Humboldt Professorships for Angela Schoellig and Daniel Rückert
Artificial Intelligence for improved diagnoses and helpful robots
TUM: Prof. Schoellig, Prof. Rückert, let's begin with a general question on Artificial Intelligence (AI): What can it do better than people can?
Daniel Rückert: More than anything, AI can process much larger amounts of data than humans can. This is enormously beneficial in my specialty area, the use of AI in medicine. Thus for example AI is capable of sifting through all radiological examinations performed worldwide to identify patterns which make it possible to find very rare illnesses based on current x-ray images of patients which might otherwise go unnoticed, even when examined by highly skilled physicians who may not have had the chance to gain any experience with the illness in question.
TUM: That's a lot of responsibility for Artificial Intelligence. It can be a matter of life and death...
Rückert: True, but the life and death decision is never made by AI; AI simply serves as a tool for the physicians and recommends promising treatment methods. In many areas AI can achieve a very high rate of accuracy in diagnosis, in some cases higher than that of human medical experts. But of course the AI also has to be trustworthy and appropriately tested. If you ask the patients, they always say: I want to know what the AI found out!
TUM: Prof. Schoellig, your specialty area, Machine Learning and Autonomous Driving, is also concerned with safety.
Angela Schoellig: Yes, but with vehicles and robots that move in our environment, an additional factor is that the respective environment constantly changes and the machines have to be able to react accordingly.
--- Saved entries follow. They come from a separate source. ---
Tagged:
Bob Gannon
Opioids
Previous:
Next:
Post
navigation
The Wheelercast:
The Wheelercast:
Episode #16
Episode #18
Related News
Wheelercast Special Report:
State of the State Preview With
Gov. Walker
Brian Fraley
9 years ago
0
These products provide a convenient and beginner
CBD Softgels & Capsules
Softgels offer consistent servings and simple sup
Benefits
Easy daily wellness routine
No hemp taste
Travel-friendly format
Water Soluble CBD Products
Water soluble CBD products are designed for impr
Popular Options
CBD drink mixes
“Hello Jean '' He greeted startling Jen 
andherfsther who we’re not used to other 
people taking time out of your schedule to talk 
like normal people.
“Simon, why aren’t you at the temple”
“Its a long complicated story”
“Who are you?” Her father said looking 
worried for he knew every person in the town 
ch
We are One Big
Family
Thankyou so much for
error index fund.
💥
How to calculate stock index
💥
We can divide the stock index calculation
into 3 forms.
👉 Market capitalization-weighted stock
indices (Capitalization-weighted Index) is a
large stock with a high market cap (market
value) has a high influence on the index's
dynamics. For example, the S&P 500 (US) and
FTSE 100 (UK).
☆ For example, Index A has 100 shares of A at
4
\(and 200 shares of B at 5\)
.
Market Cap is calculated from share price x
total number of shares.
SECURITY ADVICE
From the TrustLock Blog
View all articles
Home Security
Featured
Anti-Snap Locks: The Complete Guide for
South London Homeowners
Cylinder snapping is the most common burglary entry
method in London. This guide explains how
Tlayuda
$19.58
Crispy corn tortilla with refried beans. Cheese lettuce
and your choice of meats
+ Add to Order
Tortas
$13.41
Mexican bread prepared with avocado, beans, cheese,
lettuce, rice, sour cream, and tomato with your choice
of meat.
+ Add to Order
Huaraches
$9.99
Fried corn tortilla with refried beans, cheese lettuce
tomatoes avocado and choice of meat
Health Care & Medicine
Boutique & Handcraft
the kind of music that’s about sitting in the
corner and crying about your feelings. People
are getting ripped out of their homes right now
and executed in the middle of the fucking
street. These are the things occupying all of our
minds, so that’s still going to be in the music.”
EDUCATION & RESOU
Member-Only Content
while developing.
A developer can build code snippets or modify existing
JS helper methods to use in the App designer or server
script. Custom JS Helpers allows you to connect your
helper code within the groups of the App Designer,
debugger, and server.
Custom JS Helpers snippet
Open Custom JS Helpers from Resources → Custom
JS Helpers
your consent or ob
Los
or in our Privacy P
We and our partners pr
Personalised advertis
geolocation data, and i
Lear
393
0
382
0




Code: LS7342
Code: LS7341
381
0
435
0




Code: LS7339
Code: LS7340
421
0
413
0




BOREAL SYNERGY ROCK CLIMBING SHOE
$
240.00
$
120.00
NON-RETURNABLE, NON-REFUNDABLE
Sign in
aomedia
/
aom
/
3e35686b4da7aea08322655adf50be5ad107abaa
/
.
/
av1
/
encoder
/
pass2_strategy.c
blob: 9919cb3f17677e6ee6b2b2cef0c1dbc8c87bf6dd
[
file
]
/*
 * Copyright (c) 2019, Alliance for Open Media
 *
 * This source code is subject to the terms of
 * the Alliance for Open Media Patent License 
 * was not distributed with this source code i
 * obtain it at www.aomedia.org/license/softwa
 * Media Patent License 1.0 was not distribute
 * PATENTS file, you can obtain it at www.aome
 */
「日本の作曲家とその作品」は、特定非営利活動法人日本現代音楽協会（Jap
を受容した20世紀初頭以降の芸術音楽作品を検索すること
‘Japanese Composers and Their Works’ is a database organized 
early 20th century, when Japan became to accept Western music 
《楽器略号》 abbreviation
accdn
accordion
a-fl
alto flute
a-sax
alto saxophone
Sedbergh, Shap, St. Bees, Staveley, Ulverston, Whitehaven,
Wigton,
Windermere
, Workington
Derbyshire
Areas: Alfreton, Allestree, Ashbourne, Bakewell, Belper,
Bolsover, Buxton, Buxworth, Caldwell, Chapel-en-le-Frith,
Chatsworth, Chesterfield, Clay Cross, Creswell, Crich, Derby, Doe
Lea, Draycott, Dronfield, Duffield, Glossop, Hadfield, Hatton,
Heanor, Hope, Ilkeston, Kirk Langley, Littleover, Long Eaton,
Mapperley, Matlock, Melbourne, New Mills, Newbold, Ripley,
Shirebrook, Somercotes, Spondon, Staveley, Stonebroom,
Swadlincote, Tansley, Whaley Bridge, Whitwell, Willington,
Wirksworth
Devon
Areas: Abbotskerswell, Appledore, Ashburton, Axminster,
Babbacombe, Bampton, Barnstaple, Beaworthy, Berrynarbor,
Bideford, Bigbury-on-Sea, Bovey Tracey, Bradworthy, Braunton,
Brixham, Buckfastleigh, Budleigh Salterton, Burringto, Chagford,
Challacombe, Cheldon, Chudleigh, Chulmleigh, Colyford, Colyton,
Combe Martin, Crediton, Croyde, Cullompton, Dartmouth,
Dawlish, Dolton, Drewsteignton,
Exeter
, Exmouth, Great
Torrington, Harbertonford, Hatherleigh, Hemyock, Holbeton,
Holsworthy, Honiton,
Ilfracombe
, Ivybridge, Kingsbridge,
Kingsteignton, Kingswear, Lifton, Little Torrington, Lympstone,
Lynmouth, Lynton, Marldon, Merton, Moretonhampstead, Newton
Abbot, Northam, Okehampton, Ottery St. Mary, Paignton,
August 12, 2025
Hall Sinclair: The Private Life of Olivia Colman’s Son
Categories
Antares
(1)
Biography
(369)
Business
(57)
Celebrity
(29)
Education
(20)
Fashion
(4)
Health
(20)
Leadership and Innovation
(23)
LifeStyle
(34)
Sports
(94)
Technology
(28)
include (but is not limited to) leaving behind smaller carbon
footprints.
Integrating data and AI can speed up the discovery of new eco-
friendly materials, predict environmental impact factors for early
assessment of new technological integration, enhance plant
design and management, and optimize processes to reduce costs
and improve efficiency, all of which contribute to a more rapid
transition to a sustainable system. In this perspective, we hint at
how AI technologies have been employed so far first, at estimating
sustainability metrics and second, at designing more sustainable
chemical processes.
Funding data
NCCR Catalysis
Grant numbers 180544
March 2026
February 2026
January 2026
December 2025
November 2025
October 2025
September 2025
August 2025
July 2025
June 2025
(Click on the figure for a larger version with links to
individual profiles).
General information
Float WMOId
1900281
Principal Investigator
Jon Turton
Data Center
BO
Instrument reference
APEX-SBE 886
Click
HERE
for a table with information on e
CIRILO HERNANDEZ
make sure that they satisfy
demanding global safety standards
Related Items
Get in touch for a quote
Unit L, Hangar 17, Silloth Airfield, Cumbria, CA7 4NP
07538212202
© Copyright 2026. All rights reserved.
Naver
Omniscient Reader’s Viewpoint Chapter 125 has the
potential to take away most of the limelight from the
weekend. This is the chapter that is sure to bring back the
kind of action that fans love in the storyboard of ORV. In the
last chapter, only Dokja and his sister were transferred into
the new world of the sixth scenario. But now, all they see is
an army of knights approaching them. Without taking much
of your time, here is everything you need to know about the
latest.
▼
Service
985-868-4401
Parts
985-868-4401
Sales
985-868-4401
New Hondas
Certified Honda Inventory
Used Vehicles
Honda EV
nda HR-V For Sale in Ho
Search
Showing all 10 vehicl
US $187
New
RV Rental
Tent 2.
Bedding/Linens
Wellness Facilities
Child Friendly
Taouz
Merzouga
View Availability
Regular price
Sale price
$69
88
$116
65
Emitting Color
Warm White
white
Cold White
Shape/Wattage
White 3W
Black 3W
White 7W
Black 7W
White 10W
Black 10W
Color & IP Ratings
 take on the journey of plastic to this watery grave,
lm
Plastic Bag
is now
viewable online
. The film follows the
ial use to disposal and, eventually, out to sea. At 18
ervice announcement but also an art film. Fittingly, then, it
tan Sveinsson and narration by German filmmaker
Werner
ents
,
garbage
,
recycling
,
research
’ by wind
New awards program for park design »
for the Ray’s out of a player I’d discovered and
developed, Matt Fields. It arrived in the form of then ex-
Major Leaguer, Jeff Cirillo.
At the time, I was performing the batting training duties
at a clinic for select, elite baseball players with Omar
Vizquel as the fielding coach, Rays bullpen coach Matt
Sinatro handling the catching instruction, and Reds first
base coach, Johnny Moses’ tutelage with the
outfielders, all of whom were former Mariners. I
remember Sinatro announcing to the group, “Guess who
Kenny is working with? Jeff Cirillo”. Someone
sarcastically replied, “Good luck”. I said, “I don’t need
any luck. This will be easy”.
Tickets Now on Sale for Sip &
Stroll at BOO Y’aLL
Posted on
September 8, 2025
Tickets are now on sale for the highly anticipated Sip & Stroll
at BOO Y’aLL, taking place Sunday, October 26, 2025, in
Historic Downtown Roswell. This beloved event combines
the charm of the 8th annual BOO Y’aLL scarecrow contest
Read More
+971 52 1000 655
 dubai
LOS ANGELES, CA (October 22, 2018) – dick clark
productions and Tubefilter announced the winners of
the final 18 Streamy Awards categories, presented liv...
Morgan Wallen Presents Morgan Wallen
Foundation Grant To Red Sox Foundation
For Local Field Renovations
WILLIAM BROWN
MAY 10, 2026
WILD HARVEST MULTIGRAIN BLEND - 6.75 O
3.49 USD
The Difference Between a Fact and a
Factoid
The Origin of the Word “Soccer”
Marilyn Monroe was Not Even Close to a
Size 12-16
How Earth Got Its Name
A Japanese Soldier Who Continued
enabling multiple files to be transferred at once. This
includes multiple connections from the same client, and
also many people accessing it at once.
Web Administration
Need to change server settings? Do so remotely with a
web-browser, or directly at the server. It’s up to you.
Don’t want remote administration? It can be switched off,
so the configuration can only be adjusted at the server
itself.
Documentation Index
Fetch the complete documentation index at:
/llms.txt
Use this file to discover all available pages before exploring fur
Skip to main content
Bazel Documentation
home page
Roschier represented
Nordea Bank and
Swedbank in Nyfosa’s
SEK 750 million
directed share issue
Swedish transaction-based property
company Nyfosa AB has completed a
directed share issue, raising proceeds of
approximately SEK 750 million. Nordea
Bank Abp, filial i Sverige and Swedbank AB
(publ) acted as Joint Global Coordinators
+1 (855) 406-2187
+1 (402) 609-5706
So we're not only talking about recognizing patterns in enormous volumes of data, but also about rapid and adaptive actions. In the past robots were only able to do exactly what they had been programmed to do. Machine Learning and the algorithms we're developing will make it possible in the future to complete highly complex tasks, for example safely steering a car through chaotic inner-city traffic – regardless of what the weather outside is like.
TUM: How do you think this will be possible without any errors?
Schoellig: Guaranteeing safety is extremely difficult; human actions are not always error-free either. One important aspect of my research is integrating safety questions as a permanent component of the software and hardware and then making them actually work out in the real world.
TUM: A question for you both: What is your greatest research objective? Where is it all leading?
Rückert: I have two major goals: General practitioners are the most important persons of trust for people with health problems, but as physicians they can't possibly have perfect knowledge of every possible complicated and specialized topic. AI should help them make the right diagnosis as early as the first contact with the patient and help them initiate the right treatment. And my second major research goal is to use AI to make personalized treatments and medications available to every patient. Every person is different and reacts individually to different active ingredients. Genetics plays a major role here as well, a highly complex aspect associated with enormous amounts of data. This is a great playing field for AI to demonstrate its strengths.
Schoellig: I'm especially interested in the implementation of Machine Learning and Robotics in products for everyday life. We're talking about the development of safe and efficient service robots that can be used for example in storage facilities or in hospitals and supermarkets. They can autonomously fill shelves, support care staff in serving food or can put clothing back on the hanger after it has been tried on in clothing stores. Robotics will make many people's lives much easier.
Prof. Angela Schoellig most recently conducted research at the Dynamic Systems Lab of the University of Toronto. In addition to theoretical work, she also addresses practical applications like self-driving cars. She earned her doctorate in 2013 at ETH Zurich and has already won numerous awards and subsidies, recently for example the Canada CIFAR AI Chair of the Canadian Institute for Advanced Research. Schoellig is now TUM Professor for Safety, Performance and Reliability of Learning Systems.Her chair is also an endowed chair that is financially supported by Infineon Technologies AG.
Prof. Daniel Rückert studied information technologies at Technische Univeristät Berlin. He received his doctorate in 1997 at Imperial College London where, before coming to TUM, he was Professor of Visual Information Processing and Dean of the Department of Computing. Rückert has developed ground-breaking methods for using Artificial Intelligence to generate particularly meaningful images from computed tomography images and magnetic resonance images, analyzing them and interpreting them for improved medical diagnostics.